What role does embodiment play, and what real-world signals are cited?
Review Questions
- Which benchmark is used to quantify GPT-4’s ability to read text from complex images, and what are the reported scores for GPT-4, the prior state of the art, and humans?
- What medical evaluation result is described as dropping when images and graphs are included, and how does that coexist with the claim that GPT-4 can still spot tumor-related elements in a medical image?
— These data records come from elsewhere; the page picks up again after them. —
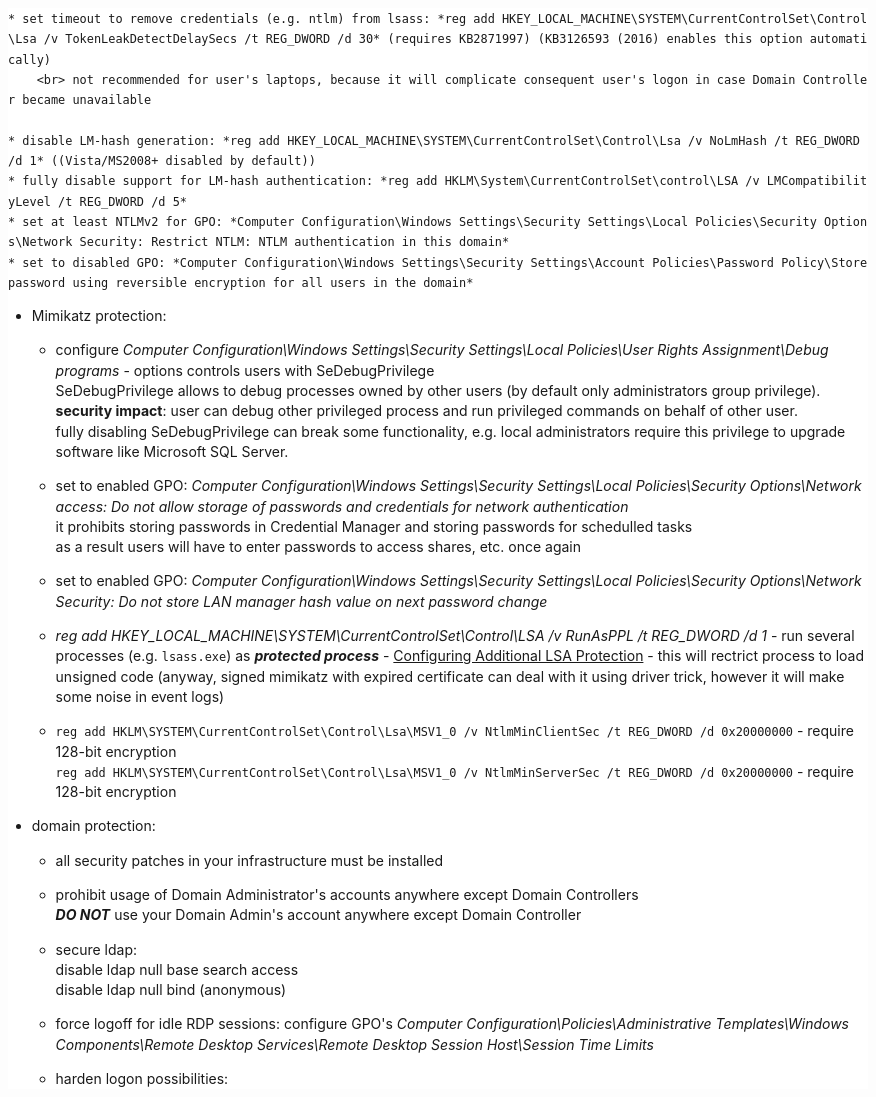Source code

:     * set timeout to remove credentials (e.g. ntlm) from lsass: *reg add HKEY_LOCAL_MACHINE\SYSTEM\CurrentControlSet\Control\Lsa /v TokenLeakDetectDelaySecs /t REG_DWORD /d 30* (requires KB2871997) (KB3126593 (2016) enables this option automatically)
        <br> not recommended for user's laptops, because it will complicate consequent user's logon in case Domain Controller became unavailable

    * disable LM-hash generation: *reg add HKEY_LOCAL_MACHINE\SYSTEM\CurrentControlSet\Control\Lsa /v NoLmHash /t REG_DWORD /d 1* ((Vista/MS2008+ disabled by default))
    * fully disable support for LM-hash authentication: *reg add HKLM\System\CurrentControlSet\control\LSA /v LMCompatibilityLevel /t REG_DWORD /d 5*
    * set at least NTLMv2 for GPO: *Computer Configuration\Windows Settings\Security Settings\Local Policies\Security Options\Network Security: Restrict NTLM: NTLM authentication in this domain*
    * set to disabled GPO: *Computer Configuration\Windows Settings\Security Settings\Account Policies\Password Policy\Store password using reversible encryption for all users in the domain*

* Mimikatz protection:

    * configure *Computer Configuration\Windows Settings\Security Settings\Local Policies\User Rights Assignment\Debug programs* - options controls users with SeDebugPrivilege
        <br> SeDebugPrivilege allows to debug processes owned by other users (by default only administrators group privilege). **security impact**: user can debug other privileged process and run privileged commands on behalf of other user.
        <br> fully disabling SeDebugPrivilege can break some functionality, e.g. local administrators require this privilege to upgrade software like Microsoft SQL Server.
    * set to enabled GPO: *Computer Configuration\Windows Settings\Security Settings\Local Policies\Security Options\Network access: Do not allow storage of passwords and credentials for network authentication*
        <br> it prohibits storing passwords in Credential Manager and storing passwords for schedulled tasks
        <br> as a result users will have to enter passwords to access shares, etc. once again
    * set to enabled GPO: *Computer Configuration\Windows Settings\Security Settings\Local Policies\Security Options\Network Security: Do not store LAN manager hash value on next password change*
    * *reg add HKEY_LOCAL_MACHINE\SYSTEM\CurrentControlSet\Control\LSA /v RunAsPPL /t REG_DWORD /d 1* - run several processes (e.g. `lsass.exe`) as ***protected process*** - [Configuring Additional LSA Protection](https://technet.microsoft.com/en-us/library/dn408187.aspx) - this will rectrict process to load unsigned code (anyway, signed mimikatz with expired certificate can deal with it using driver trick, however it will make some noise in event logs)

    * `reg add HKLM\SYSTEM\CurrentControlSet\Control\Lsa\MSV1_0 /v NtlmMinClientSec /t REG_DWORD /d 0x20000000` - require 128-bit encryption
        <br> `reg add HKLM\SYSTEM\CurrentControlSet\Control\Lsa\MSV1_0 /v NtlmMinServerSec /t REG_DWORD /d 0x20000000` - require 128-bit encryption

* domain protection:

    * all security patches in your infrastructure must be installed
    * prohibit usage of Domain Administrator's accounts anywhere except Domain Controllers
        <br> ***DO NOT*** use your Domain Admin's account anywhere except Domain Controller

    * secure ldap:
        <br> disable ldap null base search access
        <br>disable ldap null bind (anonymous)
    * force logoff for idle RDP sessions: configure GPO's *Computer Configuration\Policies\Administrative Templates\Windows Components\Remote Desktop Services\Remote Desktop Session Host\Session Time Limits*
    * harden logon possibilities:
- How does the transcript connect language-based control to 3D generation and concept search, and what example of failure (e.g., a specific word) is mentioned?
Key Points
- 1
GPT-4’s vision progress is framed as moving toward robust interpretation, including medical imagery cues, humor understanding, and reading text embedded in complex visuals.
- 2
TextVQA is used as a quantitative milestone for text-in-image understanding, with GPT-4 reported at 78 versus 72 for the prior state of the art and 85 for human performance.
- 3
Multimodality can be uneven: medical question performance may drop on average when images and graphs are added, even if vision helps in specific visual tasks.
- 4
Language is increasingly positioned as a control layer that can generate and query 3D content, including converting handwriting to websites and natural language into Blender code for physics-enabled 3D models.
- 5
Speech interfaces are advancing in parallel, with Conformer reported to reduce recognition errors compared with Whisper.
- 6
Embodiment is treated as the next frontier, supported by investment in humanoid robotics (1X) and demonstrations of non-humanoid robots that can climb, balance, and operate buttons.
- 7
The central thesis is synergy: improvements across text, vision, audio, 3D, and robotics are starting to merge, which could be more transformative than any single upgrade alone.